Intercity Transit recently received one of 13 Smart Communities Awards. The award, presented to the Intercity Transit Authority (the Authority) by Mark Barkley, Assistant Director with the Washington State Department of Commerce, on August 7, 2019, recognizes the agency’s and its many partners’ efforts to design and deliver transit services desired by the community.

Intercity Transit’s two-year ‘IT Road Trip’ was launched in response to anticipated budget shortfalls and potential service cuts. In response, the Authority sought input from constituents living within the Public Transportation Benefit Area to determine the type of transit system they wanted to see in the future. During the first phase of community engagement, over 10,000 individual comments were recorded.

Based on that input, along with a rigorous technical assessment of system performance and needs, a public-private task force made up of representatives from Thurston County, the cities of Lacey, Olympia, Tumwater, and Yelm, the Thurston Economic Development Council, Thurston Regional Planning Council, Washington State Department of Enterprise Services, Thurston County Chamber of Commerce, The Evergreen State College, South Puget Sound Community College, the Olympia Downtown Association, North Thurston School District, and the Pacific Mountain Workforce Development Council identified three scenarios for the transit agency’s future.

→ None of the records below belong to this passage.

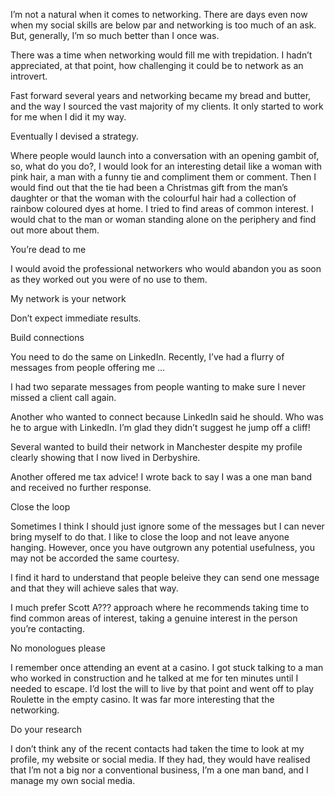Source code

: 
<p>I&#8217;m not a natural when it comes to networking. There are days even now when my social skills are below par and networking is too much of an ask. But, generally, I&#8217;m so much better than I once was.</p>



<p>There was a time when networking would fill me with trepidation. I hadn&#8217;t appreciated, at that point, how challenging it could be to network as an introvert.</p>



<p>Fast forward several years and networking became my bread and butter, and the way I sourced the vast majority of my clients. It only started to work for me when I did it my way.</p>



<p>Eventually I devised a strategy.</p>



<p>Where people would launch into a conversation with an opening gambit of, so, what do you do?, I would look for an interesting detail like a woman with pink hair, a man with a funny tie and compliment them or comment. Then I would find out that the tie had been a Christmas gift from the man&#8217;s daughter or that the woman with the colourful hair had a collection of rainbow coloured dyes at home. I tried to find areas of common interest. I would chat to the man or woman standing alone on the periphery and find out more about them.</p>



<p>You&#8217;re dead to me</p>



<p>I would avoid the professional networkers who would abandon you as soon as they worked out you were of no use to them.</p>



<p>My network is your network</p>



<p>Don&#8217;t expect immediate results.</p>



<p>Build connections</p>



<p>You need to do the same on LinkedIn. Recently, I&#8217;ve had a flurry of messages from people offering me &#8230;</p>



<p>I had two separate messages from people wanting to make sure I never missed a client call again.</p>



<p>Another who wanted to connect because LinkedIn said he should. Who was he to argue with LinkedIn. I&#8217;m glad they didn&#8217;t suggest he jump off a cliff!</p>



<p>Several wanted to build their network in Manchester despite my profile clearly showing that I now lived in Derbyshire.</p>



<p>Another offered me tax advice! I wrote back to say I was a one man band and received no further response.</p>



<p>Close the loop</p>



<p>Sometimes I think I should just ignore some of the messages but I can never bring myself to do that. I like to close the loop and not leave anyone hanging. However, once you have outgrown any potential usefulness, you may not be accorded the same courtesy.</p>



<p>I find it hard to understand that people beleive they can send one message and that they will achieve sales that way.</p>



<p>I much prefer Scott A??? approach where he recommends taking time to find common areas of interest, taking a genuine interest in the person you&#8217;re contacting.</p>



<p>No monologues please</p>



<p>I remember once attending an event at a casino. I got stuck talking to a man who worked in construction and he talked at me for ten minutes until I needed to escape. I&#8217;d lost the will to live by that point and went off to play Roulette in the empty casino. It was far more interesting that the networking.</p>



<p>Do your research</p>



<p>I don&#8217;t think any of the recent contacts had taken the time to look at my profile, my website or social media. If they had, they would have realised that I&#8217;m not a big nor a conventional business, I&#8217;m a one man band, and I manage my own social media.</p>
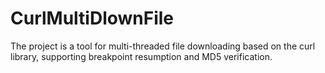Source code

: # CurlMultiDlownFile
The project is a tool for multi-threaded file downloading based on the curl library, supporting breakpoint resumption and MD5 verification.
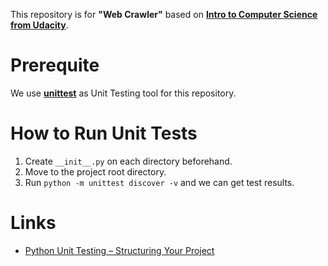 This repository is for **"Web Crawler"** based on **[Intro to Computer Science from Udacity](https://classroom.udacity.com/courses/cs101/)**.


# Prerequite
We use **[unittest](https://docs.python.org/2/library/unittest.html)** as Unit Testing tool for this repository.


# How to Run Unit Tests
1. Create `__init__.py` on each directory beforehand.
2. Move to the project root directory.
3. Run `python -m unittest discover -v` and we can get test results.


# Links
- [Python Unit Testing – Structuring Your Project](https://www.patricksoftwareblog.com/python-unit-testing-structuring-your-project/)
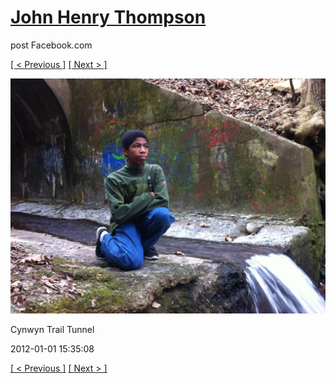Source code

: # [John Henry Thompson](../README.md)
post Facebook.com

[[ < Previous ]](2012-01-01-4.md) [[ Next > ]](2012-01-01-6.md)

[![](../media/2012-01-01/Cynwyn-Trail-Tunnel-4.jpg)](../README.md)

Cynwyn Trail Tunnel

2012-01-01 15:35:08

[[ < Previous ]](2012-01-01-4.md) [[ Next > ]](2012-01-01-6.md)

During the second round of community outreach, surveys and polling showed a majority of residents supported implementing a transformational public transportation system in Thurston County. This support was later confirmed with the passage of Intercity Transit Proposition 1 in November 2018 with 66 percent support overall.

“We are honored to be recognized for the work we did to create a plan to provide a public transit system that is consistent with what the community said it wants,” said Ann Freeman-Manzanares, Intercity Transit’s General Manager. “We are already responding by expanding our services. In doing so, we are helping our partners meet their goals of expanding economic and educational opportunities while reducing congestion.”

In the last year, the transit agency has increased service hours by 20 percent by adding earlier and later trips on local routes and significantly increasing weekend service, including a 63 percent increase in Sunday service last March.

The agency recently modified service to better serve northeast Lacey and will extend an additional new route into the northeast Lacey area in March 2020. This fall a new demonstration route will begin that will cut bus travel times on the busy Martin Way and Harrison Avenue corridor in half. This ‘high-performance corridor,’ route will operate initially during morning and evening peak rider hours every 15 minutes. Funding for this new service comes from a Regional Mobility Grant award funded by Washington State Department of Transportation.